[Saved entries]
▼
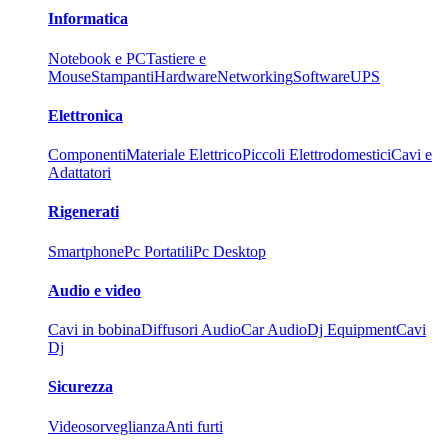
Informatica
Notebook e PC
Tastiere e
Mouse
Stampanti
Hardware
Networking
Software
UPS
Elettronica
Componenti
Materiale Elettrico
Piccoli Elettrodomestici
Cavi e
Adattatori
Rigenerati
Smartphone
Pc Portatili
Pc Desktop
Audio e video
Cavi in bobina
Diffusori Audio
Car Audio
Dj Equipment
Cavi
Dj
Sicurezza
Videosorveglianza
Anti furti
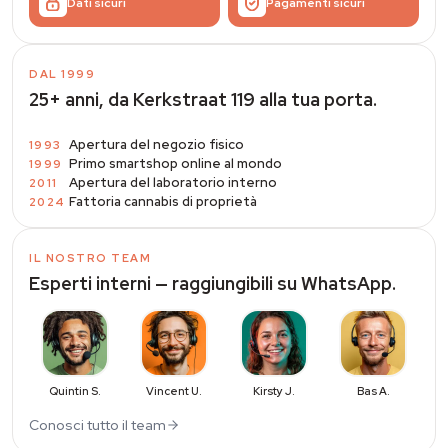
Dati sicuri
Pagamenti sicuri
DAL 1999
25+ anni, da Kerkstraat 119 alla tua porta.
Apertura del negozio fisico
1993
Primo smartshop online al mondo
1999
Apertura del laboratorio interno
2011
Fattoria cannabis di proprietà
2024
IL NOSTRO TEAM
Esperti interni — raggiungibili su WhatsApp.
Quintin S.
Vincent U.
Kirsty J.
Bas A.
Conosci tutto il team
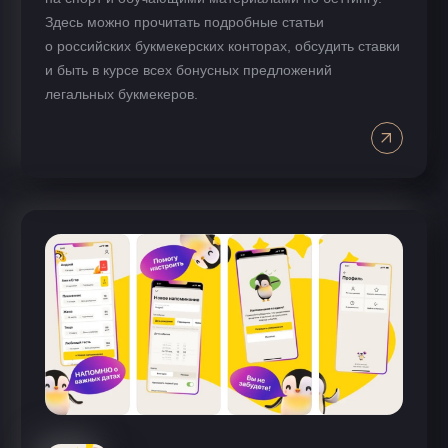
Здесь можно прочитать подробные статьи
о российских букмекерских конторах, обсудить ставки
и быть в курсе всех бонусных предложений
легальных букмекеров.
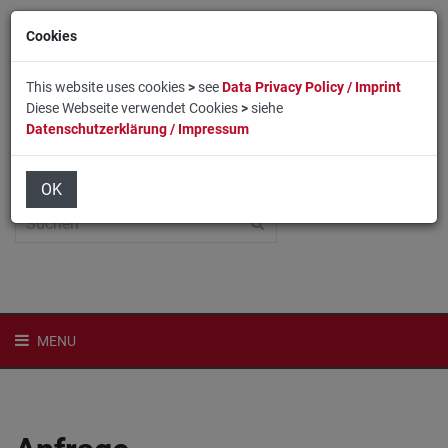
Cookies
This website uses cookies
>
see
Data Privacy Policy / Imprint
Diese Webseite verwendet Cookies
>
siehe
Datenschutzerklärung / Impressum
Home
Login
English
OK
MENU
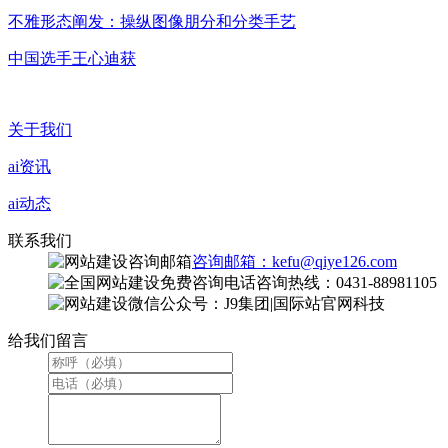
不雅形态阐发：操纵图像朋分和分类手艺
中国选手王心迪获
关于我们
ai资讯
ai动态
联系我们
咨询邮箱：kefu@qiye126.com
咨询热线：0431-88981105
微信公众号：J9集团|国际站官网科技
给我们留言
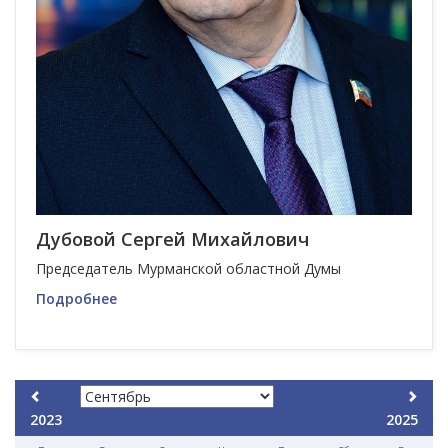
Дубовой Сергей Михайлович
Председатель Мурманской областной Думы
Подробнее
2023
2025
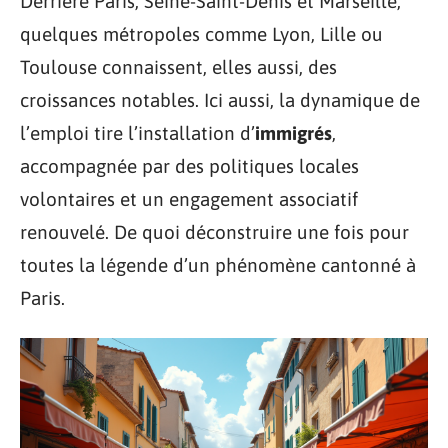
Derrière Paris, Seine-Saint-Denis et Marseille,
quelques métropoles comme Lyon, Lille ou
Toulouse connaissent, elles aussi, des
croissances notables. Ici aussi, la dynamique de
l’emploi tire l’installation d’
immigrés
,
accompagnée par des politiques locales
volontaires et un engagement associatif
renouvelé. De quoi déconstruire une fois pour
toutes la légende d’un phénomène cantonné à
Paris.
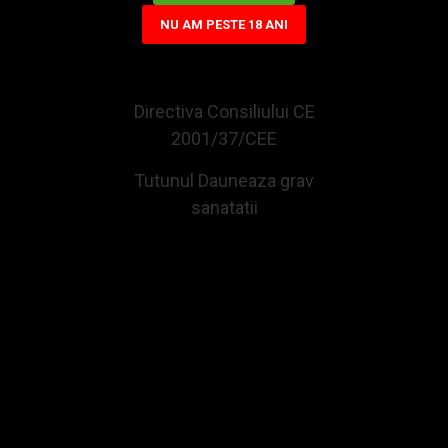
NU AM PESTE 18 ANI
CELE MAI VIZUALIZATE
Directiva Consiliului CE
2001/37/CEE
Tutunul Dauneaza grav
sanatatii
Tigari de foi Senator Golden 235g (25)
Tigari de foi Toscanello Roso (5)
58,03Lei
34,34Lei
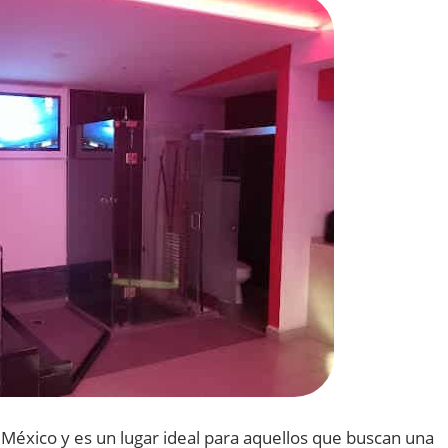
Mé
x
ico
y
es
un
l
ugar
ideal
para
aqu
ell
os
que
bus
can
un
a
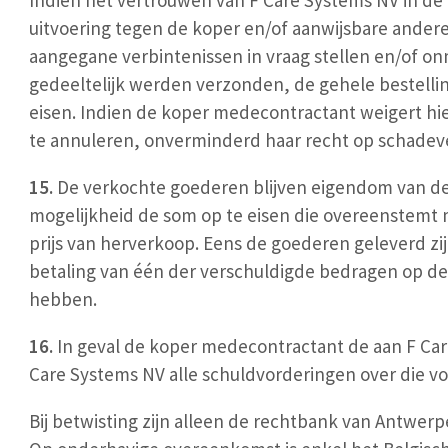
Indien het vertrouwen van F Care Systems NV in de
uitvoering tegen de koper en/of aanwijsbare ander
aangegane verbintenissen in vraag stellen en/of on
gedeeltelijk werden verzonden, de gehele bestelli
eisen. Indien de koper medecontractant weigert hie
te annuleren, onverminderd haar recht op schadeve
15.
De verkochte goederen blijven eigendom van de
mogelijkheid de som op te eisen die overeenstem
prijs van herverkoop. Eens de goederen geleverd zij
betaling van één der verschuldigde bedragen op de
hebben
16.
In geval de koper medecontractant de aan F Ca
Care Systems NV alle schuldvorderingen over die v
Bij betwisting zijn alleen de rechtbank van Antwer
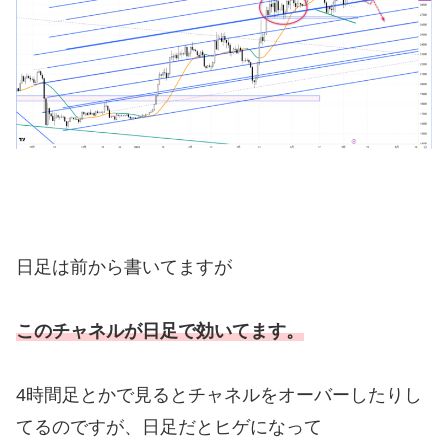
日足は前から書いてますが
このチャネルが日足で効いてます。
4時間足とかで見るとチャネルをオーバーしたりし
てるのですが、日足だとヒゲになって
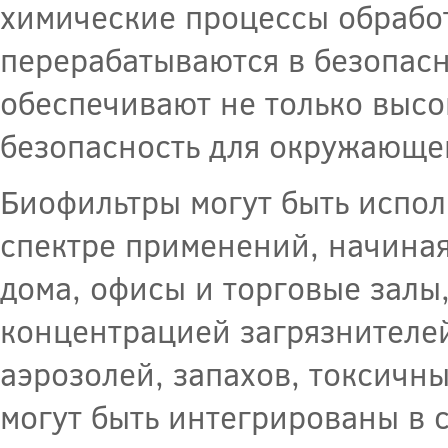
химические процессы обработ
перерабатываются в безопасн
обеспечивают не только высо
безопасность для окружающей
Биофильтры могут быть испол
спектре применений, начиная
дома, офисы и торговые зал
концентрацией загрязнителей
аэрозолей, запахов, токсичн
могут быть интегрированы в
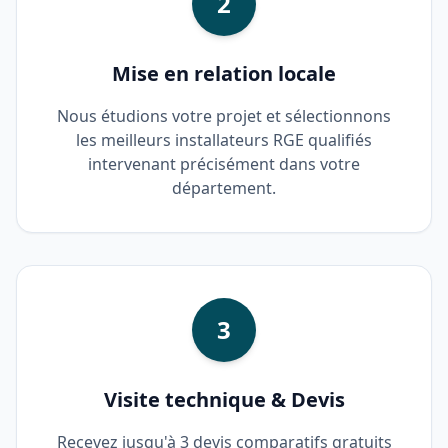
2
Mise en relation locale
Nous étudions votre projet et sélectionnons
les meilleurs installateurs RGE qualifiés
intervenant précisément dans votre
département.
3
Visite technique & Devis
Recevez jusqu'à 3 devis comparatifs gratuits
▲
The problem - The string "koper" marks the lines to copy; report each of them from the data above.

Exercise response -
uitvoering tegen de koper en/of aanwijsbare ander
eisen. Indien de koper medecontractant weigert hie
In geval de koper medecontractant de aan F Ca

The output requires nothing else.